(Structured pose outputs)
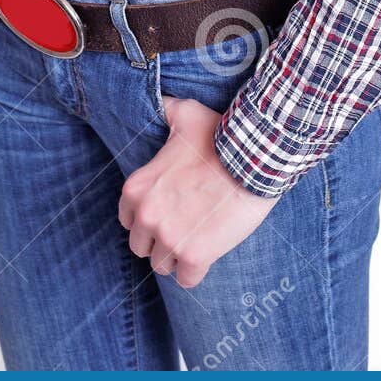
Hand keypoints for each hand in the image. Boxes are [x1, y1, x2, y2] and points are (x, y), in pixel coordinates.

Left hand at [118, 94, 281, 287]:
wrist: (252, 157)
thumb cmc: (219, 134)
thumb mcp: (185, 113)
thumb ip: (167, 109)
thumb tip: (163, 101)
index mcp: (137, 188)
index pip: (128, 220)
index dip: (147, 219)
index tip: (166, 214)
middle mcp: (147, 216)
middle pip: (142, 247)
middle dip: (160, 241)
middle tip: (183, 230)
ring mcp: (170, 238)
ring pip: (162, 266)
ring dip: (177, 258)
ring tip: (196, 242)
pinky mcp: (195, 256)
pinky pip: (186, 280)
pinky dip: (195, 273)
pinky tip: (207, 257)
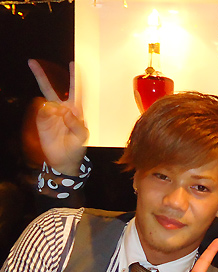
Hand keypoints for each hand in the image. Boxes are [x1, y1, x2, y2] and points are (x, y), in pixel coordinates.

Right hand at [28, 59, 87, 174]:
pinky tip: (51, 119)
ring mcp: (50, 114)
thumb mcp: (82, 137)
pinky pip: (41, 113)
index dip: (74, 77)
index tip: (73, 63)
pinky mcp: (41, 122)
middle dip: (41, 75)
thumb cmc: (77, 147)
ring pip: (45, 100)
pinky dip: (45, 114)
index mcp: (75, 110)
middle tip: (31, 62)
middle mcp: (62, 108)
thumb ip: (76, 123)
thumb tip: (65, 110)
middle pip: (51, 88)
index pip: (75, 90)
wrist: (64, 160)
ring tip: (59, 118)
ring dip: (51, 106)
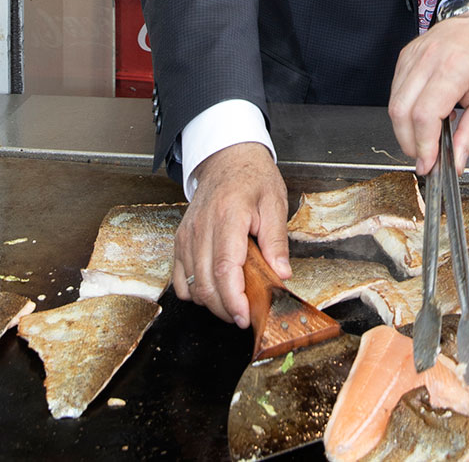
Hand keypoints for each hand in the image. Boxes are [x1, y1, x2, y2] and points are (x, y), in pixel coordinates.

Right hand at [171, 143, 288, 328]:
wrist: (227, 158)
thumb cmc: (252, 178)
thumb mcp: (274, 203)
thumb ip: (276, 242)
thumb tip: (282, 275)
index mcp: (229, 216)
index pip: (226, 269)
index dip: (234, 300)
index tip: (246, 316)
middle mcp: (202, 228)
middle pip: (206, 284)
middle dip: (226, 309)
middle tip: (245, 315)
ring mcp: (187, 235)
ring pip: (192, 287)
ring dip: (212, 303)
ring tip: (233, 302)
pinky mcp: (180, 240)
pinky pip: (179, 280)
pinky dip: (194, 293)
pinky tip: (213, 289)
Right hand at [389, 14, 468, 175]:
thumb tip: (457, 162)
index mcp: (454, 67)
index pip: (424, 115)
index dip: (423, 146)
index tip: (429, 165)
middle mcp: (429, 57)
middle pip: (401, 111)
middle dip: (409, 143)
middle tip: (427, 158)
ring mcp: (415, 53)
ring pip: (394, 101)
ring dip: (404, 128)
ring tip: (429, 136)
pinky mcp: (408, 53)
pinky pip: (396, 88)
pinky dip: (404, 109)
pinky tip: (425, 113)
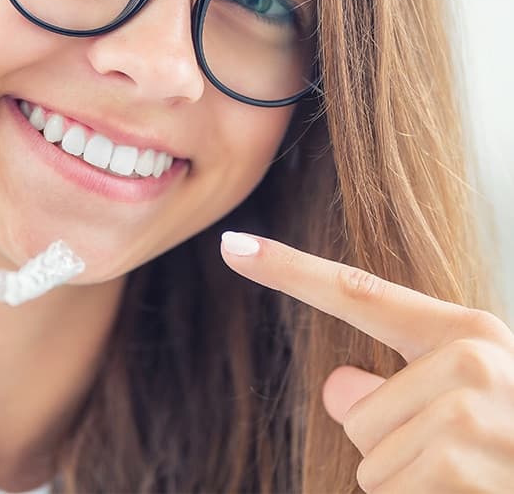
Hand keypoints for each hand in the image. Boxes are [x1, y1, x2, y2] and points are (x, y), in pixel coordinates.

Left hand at [220, 231, 513, 492]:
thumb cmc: (513, 445)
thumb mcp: (468, 401)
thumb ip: (398, 384)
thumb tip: (335, 387)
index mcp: (465, 333)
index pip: (356, 293)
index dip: (288, 269)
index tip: (230, 245)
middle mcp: (471, 361)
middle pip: (357, 413)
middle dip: (393, 449)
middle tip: (465, 459)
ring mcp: (472, 415)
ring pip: (370, 463)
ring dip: (411, 486)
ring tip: (475, 482)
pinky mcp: (464, 467)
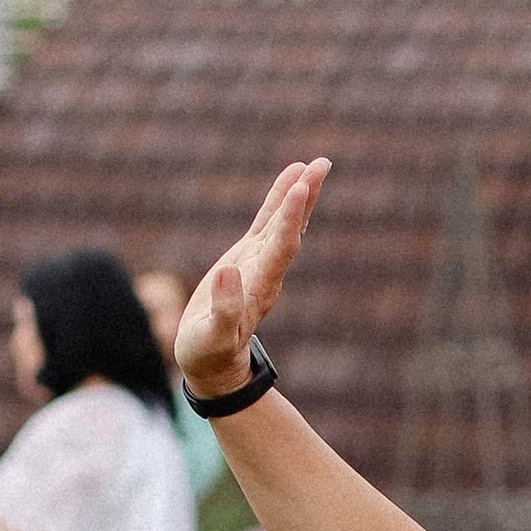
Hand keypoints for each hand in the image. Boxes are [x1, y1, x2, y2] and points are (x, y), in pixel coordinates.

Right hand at [176, 160, 331, 399]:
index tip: (301, 187)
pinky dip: (279, 201)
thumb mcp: (210, 336)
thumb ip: (223, 308)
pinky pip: (266, 223)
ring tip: (315, 164)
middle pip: (290, 230)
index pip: (280, 247)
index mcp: (259, 287)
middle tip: (322, 165)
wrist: (214, 366)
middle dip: (304, 198)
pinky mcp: (248, 259)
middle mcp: (267, 272)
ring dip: (299, 194)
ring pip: (282, 223)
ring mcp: (259, 264)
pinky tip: (292, 178)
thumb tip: (227, 272)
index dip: (290, 218)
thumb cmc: (208, 354)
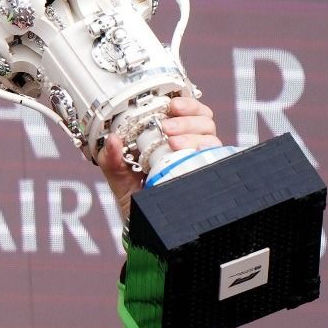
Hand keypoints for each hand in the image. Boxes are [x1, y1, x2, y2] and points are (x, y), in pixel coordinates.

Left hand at [99, 96, 220, 223]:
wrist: (142, 224)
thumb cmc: (133, 195)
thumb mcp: (117, 174)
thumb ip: (111, 157)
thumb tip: (112, 139)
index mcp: (169, 136)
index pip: (187, 111)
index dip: (185, 103)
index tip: (172, 105)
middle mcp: (189, 145)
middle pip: (204, 120)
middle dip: (187, 120)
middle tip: (167, 128)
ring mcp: (199, 159)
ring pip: (212, 137)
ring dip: (194, 135)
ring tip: (174, 143)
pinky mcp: (206, 173)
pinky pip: (217, 159)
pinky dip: (207, 153)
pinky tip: (193, 156)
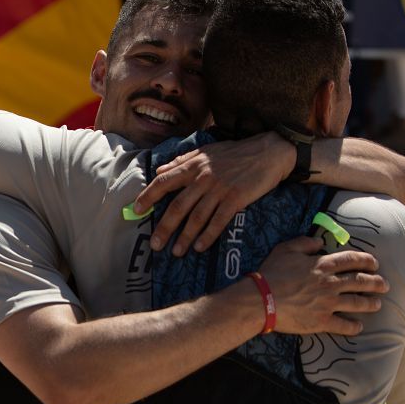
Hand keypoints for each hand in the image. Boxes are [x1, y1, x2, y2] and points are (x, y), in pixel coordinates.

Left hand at [133, 132, 293, 256]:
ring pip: (196, 217)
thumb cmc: (235, 152)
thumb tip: (159, 171)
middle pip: (177, 206)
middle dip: (164, 228)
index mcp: (193, 165)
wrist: (269, 151)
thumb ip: (181, 161)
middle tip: (154, 244)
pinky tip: (199, 247)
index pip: (164, 182)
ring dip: (184, 237)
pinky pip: (218, 221)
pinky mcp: (236, 198)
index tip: (136, 211)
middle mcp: (203, 177)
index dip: (148, 197)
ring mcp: (220, 189)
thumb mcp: (206, 151)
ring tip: (176, 252)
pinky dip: (208, 236)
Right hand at [259, 237, 387, 335]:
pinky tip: (359, 326)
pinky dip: (354, 326)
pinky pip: (344, 325)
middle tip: (385, 285)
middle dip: (376, 283)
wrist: (260, 300)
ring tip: (377, 304)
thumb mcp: (285, 249)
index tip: (374, 264)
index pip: (352, 260)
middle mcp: (330, 284)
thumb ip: (305, 243)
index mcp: (323, 265)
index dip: (367, 261)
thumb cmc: (271, 273)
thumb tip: (320, 243)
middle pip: (361, 282)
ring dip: (370, 303)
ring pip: (357, 303)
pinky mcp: (321, 322)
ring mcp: (328, 304)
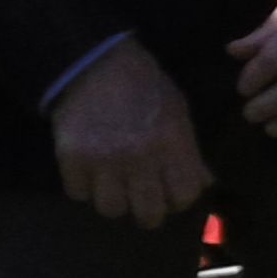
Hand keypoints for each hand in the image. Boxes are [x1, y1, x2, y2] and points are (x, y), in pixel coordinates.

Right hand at [50, 36, 211, 227]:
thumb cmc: (144, 87)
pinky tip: (89, 171)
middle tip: (141, 198)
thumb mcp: (177, 112)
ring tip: (113, 184)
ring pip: (111, 209)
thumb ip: (190, 151)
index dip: (178, 198)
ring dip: (113, 199)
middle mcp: (140, 157)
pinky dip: (82, 187)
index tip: (170, 192)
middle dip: (148, 211)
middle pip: (149, 214)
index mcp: (172, 143)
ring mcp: (103, 160)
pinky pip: (78, 193)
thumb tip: (204, 183)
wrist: (95, 63)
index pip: (184, 196)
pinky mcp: (71, 158)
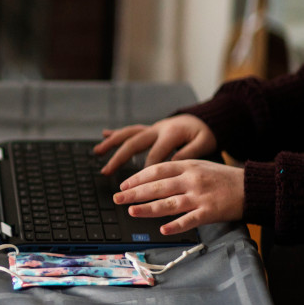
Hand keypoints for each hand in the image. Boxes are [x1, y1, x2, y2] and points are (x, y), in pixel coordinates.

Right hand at [93, 114, 216, 174]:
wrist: (206, 118)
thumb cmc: (206, 133)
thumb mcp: (205, 143)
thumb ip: (189, 153)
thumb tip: (172, 164)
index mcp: (170, 134)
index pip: (154, 155)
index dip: (146, 171)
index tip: (138, 187)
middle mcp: (157, 129)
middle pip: (133, 144)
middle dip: (118, 158)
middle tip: (106, 171)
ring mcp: (152, 128)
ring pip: (127, 135)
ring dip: (111, 143)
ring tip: (97, 152)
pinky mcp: (150, 129)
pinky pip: (131, 130)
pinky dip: (117, 132)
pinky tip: (104, 134)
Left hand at [113, 159, 243, 234]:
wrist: (252, 186)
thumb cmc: (223, 177)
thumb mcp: (199, 165)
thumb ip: (177, 170)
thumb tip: (151, 178)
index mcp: (187, 166)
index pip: (156, 170)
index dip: (137, 178)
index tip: (123, 185)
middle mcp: (191, 180)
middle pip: (157, 186)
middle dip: (134, 193)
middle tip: (117, 198)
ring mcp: (200, 196)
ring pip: (169, 203)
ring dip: (148, 208)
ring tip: (131, 212)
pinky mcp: (210, 211)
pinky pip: (190, 220)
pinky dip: (175, 225)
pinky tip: (162, 229)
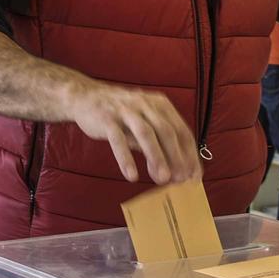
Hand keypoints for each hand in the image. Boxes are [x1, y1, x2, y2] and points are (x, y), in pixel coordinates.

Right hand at [72, 81, 199, 184]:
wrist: (84, 97)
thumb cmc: (119, 115)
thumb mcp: (143, 124)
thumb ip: (157, 144)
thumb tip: (174, 171)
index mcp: (160, 105)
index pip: (181, 131)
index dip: (190, 155)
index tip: (194, 176)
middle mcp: (145, 105)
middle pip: (167, 131)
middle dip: (177, 157)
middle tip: (181, 180)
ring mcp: (126, 110)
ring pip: (146, 134)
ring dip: (156, 157)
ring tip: (162, 179)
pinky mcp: (106, 118)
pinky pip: (118, 140)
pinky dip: (126, 159)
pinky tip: (132, 176)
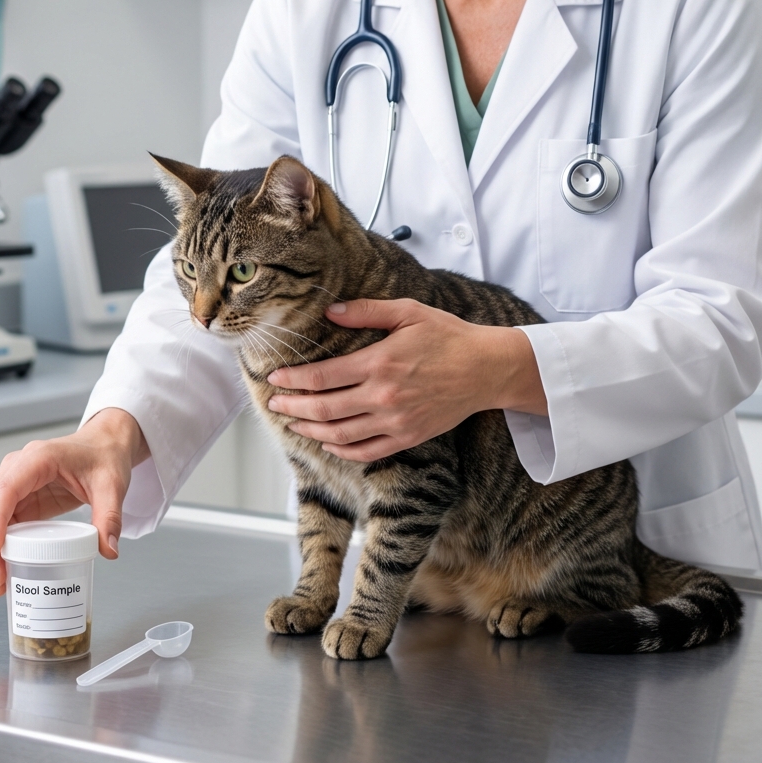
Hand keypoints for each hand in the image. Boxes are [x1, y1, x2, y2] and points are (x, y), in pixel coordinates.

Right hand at [0, 408, 149, 596]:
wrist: (105, 445)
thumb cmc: (104, 456)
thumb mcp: (112, 486)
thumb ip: (110, 518)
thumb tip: (108, 551)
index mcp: (38, 458)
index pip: (6, 489)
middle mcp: (18, 468)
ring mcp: (15, 483)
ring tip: (0, 582)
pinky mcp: (19, 498)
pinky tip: (4, 568)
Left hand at [265, 299, 545, 461]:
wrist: (487, 368)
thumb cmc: (448, 336)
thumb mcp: (408, 312)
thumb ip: (366, 311)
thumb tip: (330, 311)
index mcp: (380, 362)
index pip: (323, 377)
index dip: (294, 380)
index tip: (275, 379)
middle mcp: (384, 396)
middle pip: (325, 409)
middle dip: (293, 408)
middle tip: (274, 405)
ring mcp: (396, 420)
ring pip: (341, 433)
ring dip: (311, 430)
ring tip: (293, 424)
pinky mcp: (408, 436)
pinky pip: (367, 451)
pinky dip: (342, 450)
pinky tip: (328, 442)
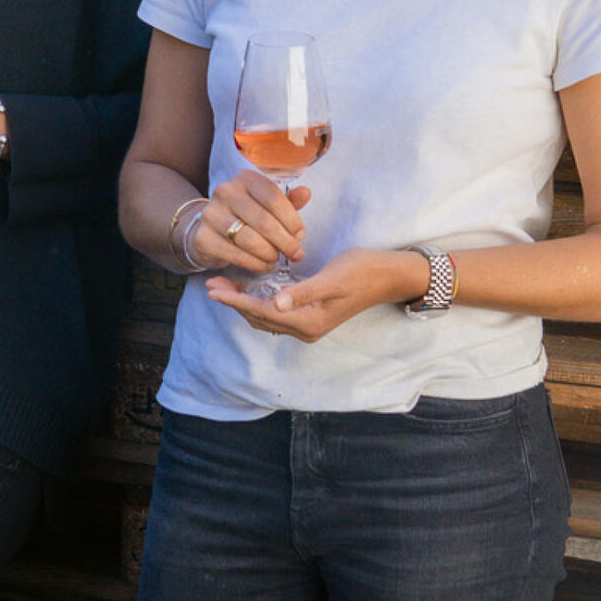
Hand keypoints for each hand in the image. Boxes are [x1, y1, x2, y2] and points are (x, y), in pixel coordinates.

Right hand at [184, 168, 308, 274]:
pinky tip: (264, 265)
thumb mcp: (268, 204)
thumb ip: (288, 201)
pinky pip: (237, 255)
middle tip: (296, 254)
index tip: (300, 235)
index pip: (274, 198)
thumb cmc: (247, 215)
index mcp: (245, 178)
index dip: (292, 219)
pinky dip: (256, 264)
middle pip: (264, 221)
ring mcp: (211, 215)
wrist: (210, 228)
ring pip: (251, 240)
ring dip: (271, 254)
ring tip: (277, 258)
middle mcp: (225, 192)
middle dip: (286, 242)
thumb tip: (306, 192)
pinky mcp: (204, 238)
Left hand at [207, 247, 416, 342]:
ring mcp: (308, 325)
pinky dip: (258, 303)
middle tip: (211, 284)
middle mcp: (306, 329)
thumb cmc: (362, 270)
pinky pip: (276, 314)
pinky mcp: (311, 317)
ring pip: (265, 317)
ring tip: (224, 286)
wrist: (389, 276)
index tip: (212, 289)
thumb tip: (276, 304)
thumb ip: (304, 292)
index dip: (235, 300)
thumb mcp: (333, 278)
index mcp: (308, 322)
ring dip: (243, 303)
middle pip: (259, 318)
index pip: (261, 312)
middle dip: (234, 302)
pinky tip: (250, 289)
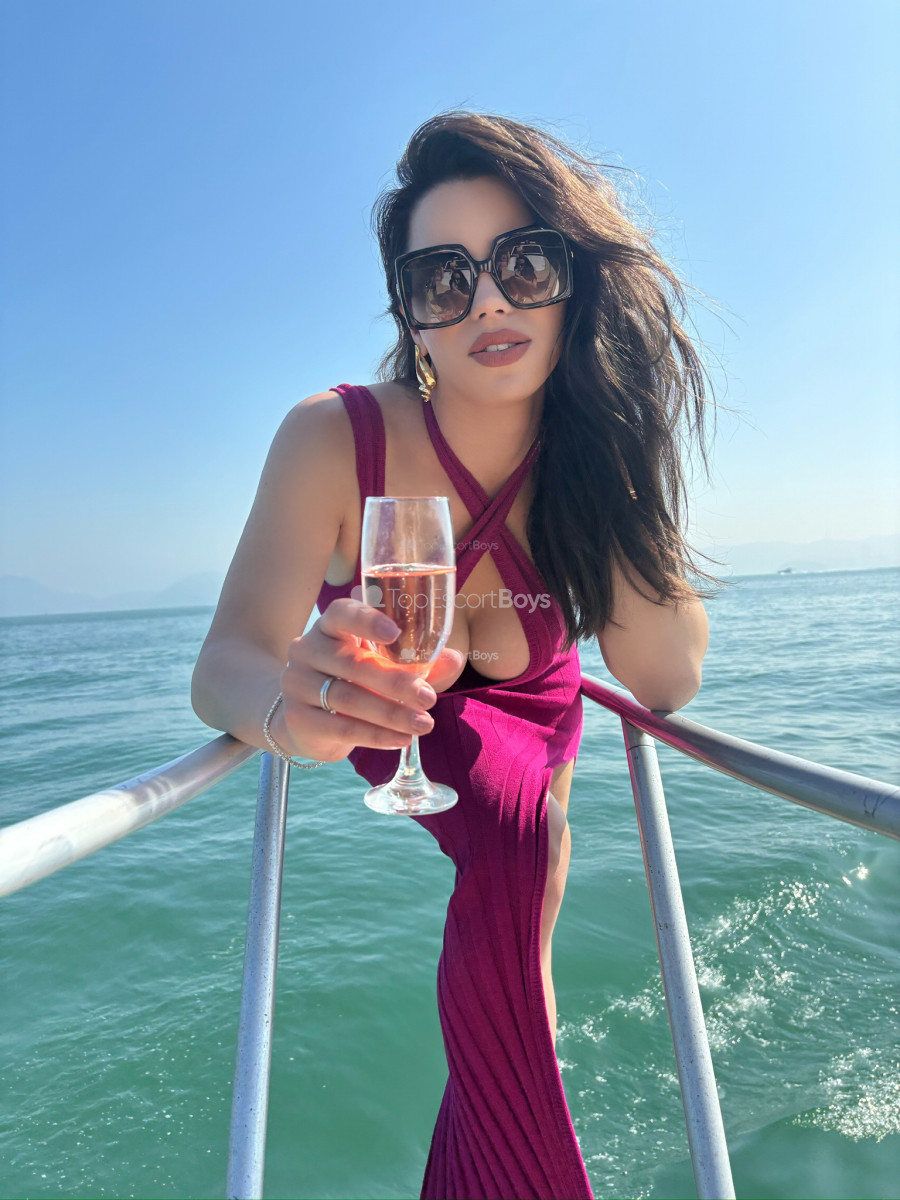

> _Task goal_:
Your answer should consist of the lines above between those holding "middle pip: (357, 413)" and "thumb tip: (227, 272)", inclusive, reproduced word for word and without pictures.

> _Answer section_:
middle pip: (357, 413)
middle dip: (393, 449)
middle tip: (465, 459)
ring mcp: (472, 415)
ring pip: (370, 463)
ring dip: (411, 486)
ring tip: (475, 482)
pinky mcp: (464, 467)
Hand keypoints for each hand in the image. Boxes are [x1, y1, x2, y2] and points are (x, y), in pixel coordinates.

Right hand at [176, 160, 331, 399]:
index tip: (301, 187)
pinky dip: (279, 201)
thumb mcp: (210, 336)
thumb ip: (223, 308)
pinky pip: (266, 223)
ring tip: (315, 164)
middle pip: (290, 230)
index pip: (280, 247)
index mcp: (259, 287)
middle tip: (322, 165)
wrist: (214, 366)
middle dip: (304, 198)
pinky mcp: (248, 259)
middle mcp: (267, 272)
ring dip: (299, 194)
ring pip: (282, 223)
ring mcp: (259, 264)
pinky tip: (292, 178)
thumb tip: (227, 272)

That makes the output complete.